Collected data
========================================
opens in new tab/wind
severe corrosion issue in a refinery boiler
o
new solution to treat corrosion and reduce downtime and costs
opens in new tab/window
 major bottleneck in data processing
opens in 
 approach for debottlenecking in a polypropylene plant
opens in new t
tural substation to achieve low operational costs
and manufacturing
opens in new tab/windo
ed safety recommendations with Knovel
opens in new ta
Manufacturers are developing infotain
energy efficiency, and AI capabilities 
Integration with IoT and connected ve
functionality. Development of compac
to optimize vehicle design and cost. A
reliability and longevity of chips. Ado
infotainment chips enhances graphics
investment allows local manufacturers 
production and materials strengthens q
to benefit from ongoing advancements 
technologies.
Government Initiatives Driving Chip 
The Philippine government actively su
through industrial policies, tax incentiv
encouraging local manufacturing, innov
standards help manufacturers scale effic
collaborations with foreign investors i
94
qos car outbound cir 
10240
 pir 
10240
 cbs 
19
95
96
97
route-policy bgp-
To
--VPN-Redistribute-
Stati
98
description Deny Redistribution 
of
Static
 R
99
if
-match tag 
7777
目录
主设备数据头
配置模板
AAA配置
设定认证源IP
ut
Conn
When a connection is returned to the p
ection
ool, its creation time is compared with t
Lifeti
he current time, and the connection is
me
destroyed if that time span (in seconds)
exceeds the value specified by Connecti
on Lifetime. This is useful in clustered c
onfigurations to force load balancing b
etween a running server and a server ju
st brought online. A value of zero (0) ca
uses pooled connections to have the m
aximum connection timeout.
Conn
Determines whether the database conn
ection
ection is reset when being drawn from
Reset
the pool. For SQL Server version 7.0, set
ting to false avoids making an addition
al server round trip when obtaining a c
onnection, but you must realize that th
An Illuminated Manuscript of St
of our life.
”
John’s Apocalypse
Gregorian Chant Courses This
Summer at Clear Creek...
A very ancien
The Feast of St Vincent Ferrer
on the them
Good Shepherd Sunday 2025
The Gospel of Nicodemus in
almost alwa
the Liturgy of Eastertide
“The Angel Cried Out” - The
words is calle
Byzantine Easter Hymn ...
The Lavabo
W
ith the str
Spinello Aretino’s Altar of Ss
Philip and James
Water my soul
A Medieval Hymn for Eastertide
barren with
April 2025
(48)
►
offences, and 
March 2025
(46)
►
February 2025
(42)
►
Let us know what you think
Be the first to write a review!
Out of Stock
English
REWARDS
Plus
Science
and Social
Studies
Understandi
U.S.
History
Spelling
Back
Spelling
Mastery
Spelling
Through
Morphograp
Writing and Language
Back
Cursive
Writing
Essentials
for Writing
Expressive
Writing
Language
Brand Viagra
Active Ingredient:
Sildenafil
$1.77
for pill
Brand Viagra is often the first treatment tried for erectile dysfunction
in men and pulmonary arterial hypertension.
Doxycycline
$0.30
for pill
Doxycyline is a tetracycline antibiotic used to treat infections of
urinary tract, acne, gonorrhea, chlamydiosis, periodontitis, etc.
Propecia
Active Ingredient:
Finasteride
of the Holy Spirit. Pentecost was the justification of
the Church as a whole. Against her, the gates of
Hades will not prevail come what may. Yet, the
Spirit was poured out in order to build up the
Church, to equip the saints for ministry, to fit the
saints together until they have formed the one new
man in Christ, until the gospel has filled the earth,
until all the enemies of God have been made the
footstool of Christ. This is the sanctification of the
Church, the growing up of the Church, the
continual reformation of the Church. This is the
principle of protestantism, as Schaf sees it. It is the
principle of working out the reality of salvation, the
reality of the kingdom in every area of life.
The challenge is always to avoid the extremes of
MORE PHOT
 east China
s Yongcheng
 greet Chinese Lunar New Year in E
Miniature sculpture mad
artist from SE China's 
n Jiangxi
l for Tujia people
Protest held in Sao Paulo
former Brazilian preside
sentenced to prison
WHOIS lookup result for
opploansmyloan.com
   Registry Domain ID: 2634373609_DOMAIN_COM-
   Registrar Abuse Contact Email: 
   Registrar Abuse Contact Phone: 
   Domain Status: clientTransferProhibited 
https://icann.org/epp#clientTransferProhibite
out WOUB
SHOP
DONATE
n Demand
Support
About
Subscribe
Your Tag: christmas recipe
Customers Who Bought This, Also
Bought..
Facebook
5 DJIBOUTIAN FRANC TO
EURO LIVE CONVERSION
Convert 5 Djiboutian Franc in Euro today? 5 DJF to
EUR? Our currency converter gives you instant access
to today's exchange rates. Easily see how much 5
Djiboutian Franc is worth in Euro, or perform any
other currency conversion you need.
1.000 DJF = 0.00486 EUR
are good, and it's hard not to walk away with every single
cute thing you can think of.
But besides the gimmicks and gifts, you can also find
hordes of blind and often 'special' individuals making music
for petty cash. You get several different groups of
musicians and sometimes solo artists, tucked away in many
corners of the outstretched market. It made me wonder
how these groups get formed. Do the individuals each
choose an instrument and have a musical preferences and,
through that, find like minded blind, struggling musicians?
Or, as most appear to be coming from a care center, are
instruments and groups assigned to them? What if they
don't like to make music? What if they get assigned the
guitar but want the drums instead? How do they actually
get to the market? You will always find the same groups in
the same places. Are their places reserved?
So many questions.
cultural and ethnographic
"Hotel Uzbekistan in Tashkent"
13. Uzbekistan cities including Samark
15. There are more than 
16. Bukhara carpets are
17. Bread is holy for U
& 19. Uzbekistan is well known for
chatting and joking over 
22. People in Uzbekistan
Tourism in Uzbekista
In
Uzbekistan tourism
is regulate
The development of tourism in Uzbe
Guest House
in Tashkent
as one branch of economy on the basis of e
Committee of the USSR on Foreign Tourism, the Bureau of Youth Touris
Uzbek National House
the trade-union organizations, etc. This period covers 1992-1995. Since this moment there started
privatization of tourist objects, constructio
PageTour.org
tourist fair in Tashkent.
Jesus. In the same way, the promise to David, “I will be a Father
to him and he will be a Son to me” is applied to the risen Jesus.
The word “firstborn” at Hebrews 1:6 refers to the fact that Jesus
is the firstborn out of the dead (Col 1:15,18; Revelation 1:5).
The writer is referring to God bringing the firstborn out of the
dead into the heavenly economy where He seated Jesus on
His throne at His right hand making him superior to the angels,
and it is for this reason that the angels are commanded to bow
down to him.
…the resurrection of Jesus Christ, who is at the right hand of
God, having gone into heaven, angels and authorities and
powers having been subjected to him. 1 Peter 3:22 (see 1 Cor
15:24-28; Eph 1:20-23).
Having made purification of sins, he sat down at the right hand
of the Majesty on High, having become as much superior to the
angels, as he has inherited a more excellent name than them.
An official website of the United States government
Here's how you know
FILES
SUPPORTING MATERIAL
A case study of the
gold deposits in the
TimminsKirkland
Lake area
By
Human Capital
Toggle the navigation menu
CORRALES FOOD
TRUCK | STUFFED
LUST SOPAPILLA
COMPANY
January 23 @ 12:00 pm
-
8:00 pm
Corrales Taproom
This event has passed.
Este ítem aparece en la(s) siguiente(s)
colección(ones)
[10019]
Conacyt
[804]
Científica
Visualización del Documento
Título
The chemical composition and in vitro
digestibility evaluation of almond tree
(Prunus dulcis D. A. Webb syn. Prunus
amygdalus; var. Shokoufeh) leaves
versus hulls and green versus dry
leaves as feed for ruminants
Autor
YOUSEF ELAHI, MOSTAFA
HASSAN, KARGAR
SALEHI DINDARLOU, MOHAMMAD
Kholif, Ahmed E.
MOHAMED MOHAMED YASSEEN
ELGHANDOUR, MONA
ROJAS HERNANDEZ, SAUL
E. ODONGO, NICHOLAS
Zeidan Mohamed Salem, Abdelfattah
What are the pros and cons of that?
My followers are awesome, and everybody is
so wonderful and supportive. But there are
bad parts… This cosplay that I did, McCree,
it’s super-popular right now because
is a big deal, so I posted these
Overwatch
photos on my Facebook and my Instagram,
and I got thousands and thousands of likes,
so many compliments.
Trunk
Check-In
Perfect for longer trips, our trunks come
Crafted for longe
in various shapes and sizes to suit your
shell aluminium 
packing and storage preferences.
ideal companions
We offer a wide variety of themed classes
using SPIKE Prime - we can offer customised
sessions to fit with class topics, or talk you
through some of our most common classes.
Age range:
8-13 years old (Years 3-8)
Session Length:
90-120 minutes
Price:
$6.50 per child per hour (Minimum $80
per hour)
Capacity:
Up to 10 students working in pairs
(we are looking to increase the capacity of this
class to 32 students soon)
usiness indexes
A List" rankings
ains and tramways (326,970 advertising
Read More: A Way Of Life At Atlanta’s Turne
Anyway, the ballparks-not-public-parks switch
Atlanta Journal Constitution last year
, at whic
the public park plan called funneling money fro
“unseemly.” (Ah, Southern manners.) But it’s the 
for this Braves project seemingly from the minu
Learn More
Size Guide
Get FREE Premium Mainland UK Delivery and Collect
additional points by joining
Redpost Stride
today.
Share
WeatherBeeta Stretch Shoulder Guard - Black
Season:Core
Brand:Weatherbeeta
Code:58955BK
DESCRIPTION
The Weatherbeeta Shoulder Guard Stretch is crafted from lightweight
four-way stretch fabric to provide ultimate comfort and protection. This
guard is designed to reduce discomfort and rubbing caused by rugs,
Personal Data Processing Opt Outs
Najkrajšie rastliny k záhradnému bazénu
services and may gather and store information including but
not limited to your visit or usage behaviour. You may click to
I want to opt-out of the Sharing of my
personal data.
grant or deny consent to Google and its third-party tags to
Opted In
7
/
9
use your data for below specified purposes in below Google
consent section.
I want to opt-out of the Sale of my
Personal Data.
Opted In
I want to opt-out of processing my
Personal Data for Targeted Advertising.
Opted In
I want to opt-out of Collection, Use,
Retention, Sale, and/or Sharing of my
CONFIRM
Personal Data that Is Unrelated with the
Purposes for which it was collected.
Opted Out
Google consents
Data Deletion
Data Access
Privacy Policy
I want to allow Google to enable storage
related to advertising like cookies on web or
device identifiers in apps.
========================================
Pull every line that holds the string "have" out of the records.

uses pooled connections to have the m
saints together until they have formed the one new
until all the enemies of God have been made the
choose an instrument and have a musical preferences and,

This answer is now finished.